START Input for this task

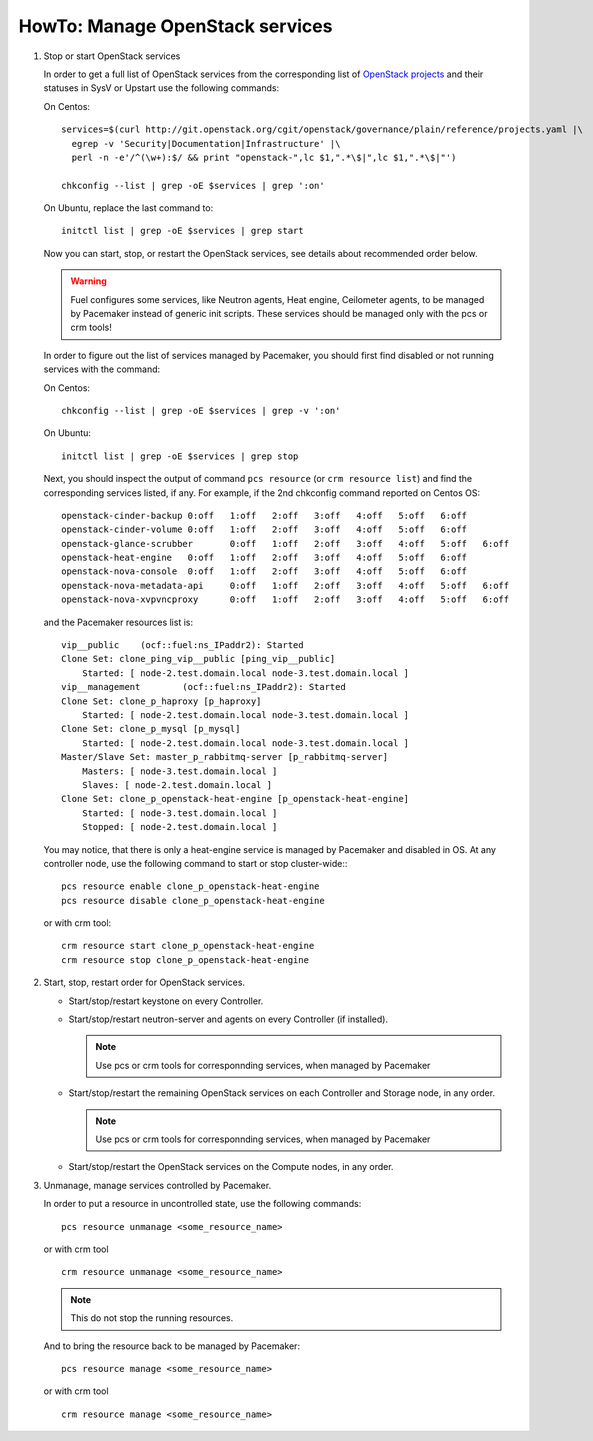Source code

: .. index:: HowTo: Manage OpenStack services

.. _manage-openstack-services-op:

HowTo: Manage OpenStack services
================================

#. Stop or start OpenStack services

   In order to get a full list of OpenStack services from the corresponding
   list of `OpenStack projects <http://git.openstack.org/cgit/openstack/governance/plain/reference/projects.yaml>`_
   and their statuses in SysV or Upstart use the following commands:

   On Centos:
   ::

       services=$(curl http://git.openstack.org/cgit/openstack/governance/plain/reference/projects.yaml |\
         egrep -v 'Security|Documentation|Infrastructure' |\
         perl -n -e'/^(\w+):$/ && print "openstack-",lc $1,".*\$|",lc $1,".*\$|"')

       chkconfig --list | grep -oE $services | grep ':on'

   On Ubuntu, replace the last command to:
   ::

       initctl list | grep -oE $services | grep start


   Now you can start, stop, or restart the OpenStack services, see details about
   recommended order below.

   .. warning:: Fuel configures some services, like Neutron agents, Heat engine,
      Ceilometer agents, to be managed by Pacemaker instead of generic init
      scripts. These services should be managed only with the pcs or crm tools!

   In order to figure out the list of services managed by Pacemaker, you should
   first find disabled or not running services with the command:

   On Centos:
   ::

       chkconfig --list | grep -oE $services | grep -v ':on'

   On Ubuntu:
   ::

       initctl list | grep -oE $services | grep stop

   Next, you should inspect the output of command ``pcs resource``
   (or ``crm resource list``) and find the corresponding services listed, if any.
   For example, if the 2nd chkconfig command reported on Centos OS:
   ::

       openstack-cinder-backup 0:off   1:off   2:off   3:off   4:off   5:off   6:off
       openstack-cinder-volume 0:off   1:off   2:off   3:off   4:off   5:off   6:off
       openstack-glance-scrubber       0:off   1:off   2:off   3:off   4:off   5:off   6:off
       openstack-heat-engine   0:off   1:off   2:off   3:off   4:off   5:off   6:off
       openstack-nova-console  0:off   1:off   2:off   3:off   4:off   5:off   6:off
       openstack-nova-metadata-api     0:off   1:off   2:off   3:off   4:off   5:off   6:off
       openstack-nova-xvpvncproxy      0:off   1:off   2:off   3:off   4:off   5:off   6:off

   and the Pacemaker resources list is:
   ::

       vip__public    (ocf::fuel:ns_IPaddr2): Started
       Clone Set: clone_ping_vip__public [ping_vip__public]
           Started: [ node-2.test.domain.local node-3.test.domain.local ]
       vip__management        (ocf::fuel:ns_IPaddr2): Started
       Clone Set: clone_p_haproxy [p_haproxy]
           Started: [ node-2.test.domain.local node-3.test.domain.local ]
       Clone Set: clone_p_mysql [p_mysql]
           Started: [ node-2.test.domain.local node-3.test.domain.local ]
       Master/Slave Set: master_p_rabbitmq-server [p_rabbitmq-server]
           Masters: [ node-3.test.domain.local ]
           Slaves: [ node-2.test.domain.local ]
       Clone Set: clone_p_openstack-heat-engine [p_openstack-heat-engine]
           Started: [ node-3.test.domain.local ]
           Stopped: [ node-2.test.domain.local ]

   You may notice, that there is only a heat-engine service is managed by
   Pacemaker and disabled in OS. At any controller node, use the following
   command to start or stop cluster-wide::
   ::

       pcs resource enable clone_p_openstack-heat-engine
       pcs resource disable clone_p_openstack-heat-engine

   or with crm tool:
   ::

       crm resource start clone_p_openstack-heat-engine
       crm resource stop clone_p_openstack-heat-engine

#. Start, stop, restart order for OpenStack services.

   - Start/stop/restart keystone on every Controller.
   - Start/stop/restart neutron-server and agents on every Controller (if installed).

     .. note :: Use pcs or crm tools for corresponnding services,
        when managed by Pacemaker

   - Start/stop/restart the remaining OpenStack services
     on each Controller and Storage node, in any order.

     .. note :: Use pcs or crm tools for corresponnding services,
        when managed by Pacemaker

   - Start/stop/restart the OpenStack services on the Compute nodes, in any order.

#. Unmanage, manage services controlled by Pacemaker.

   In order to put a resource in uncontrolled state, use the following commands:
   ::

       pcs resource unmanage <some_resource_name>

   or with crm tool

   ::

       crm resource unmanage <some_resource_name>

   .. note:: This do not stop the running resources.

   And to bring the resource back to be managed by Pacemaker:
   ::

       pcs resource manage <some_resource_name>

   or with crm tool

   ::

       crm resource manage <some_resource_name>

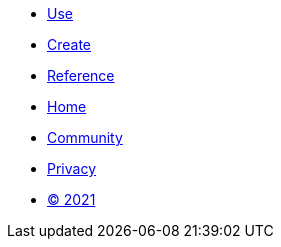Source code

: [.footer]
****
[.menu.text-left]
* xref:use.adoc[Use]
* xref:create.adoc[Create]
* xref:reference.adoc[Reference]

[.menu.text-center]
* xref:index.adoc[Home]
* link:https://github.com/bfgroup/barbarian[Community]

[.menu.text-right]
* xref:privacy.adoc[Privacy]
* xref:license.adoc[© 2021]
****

END Input for this task

▸ **Prompt**
Copy, exactly and with nothing added, the lines from the one containing "[.menu.text-right]" through the end of the records.

▸ **Solved exercise**
[.menu.text-right]
* xref:privacy.adoc[Privacy]
* xref:license.adoc[© 2021]
****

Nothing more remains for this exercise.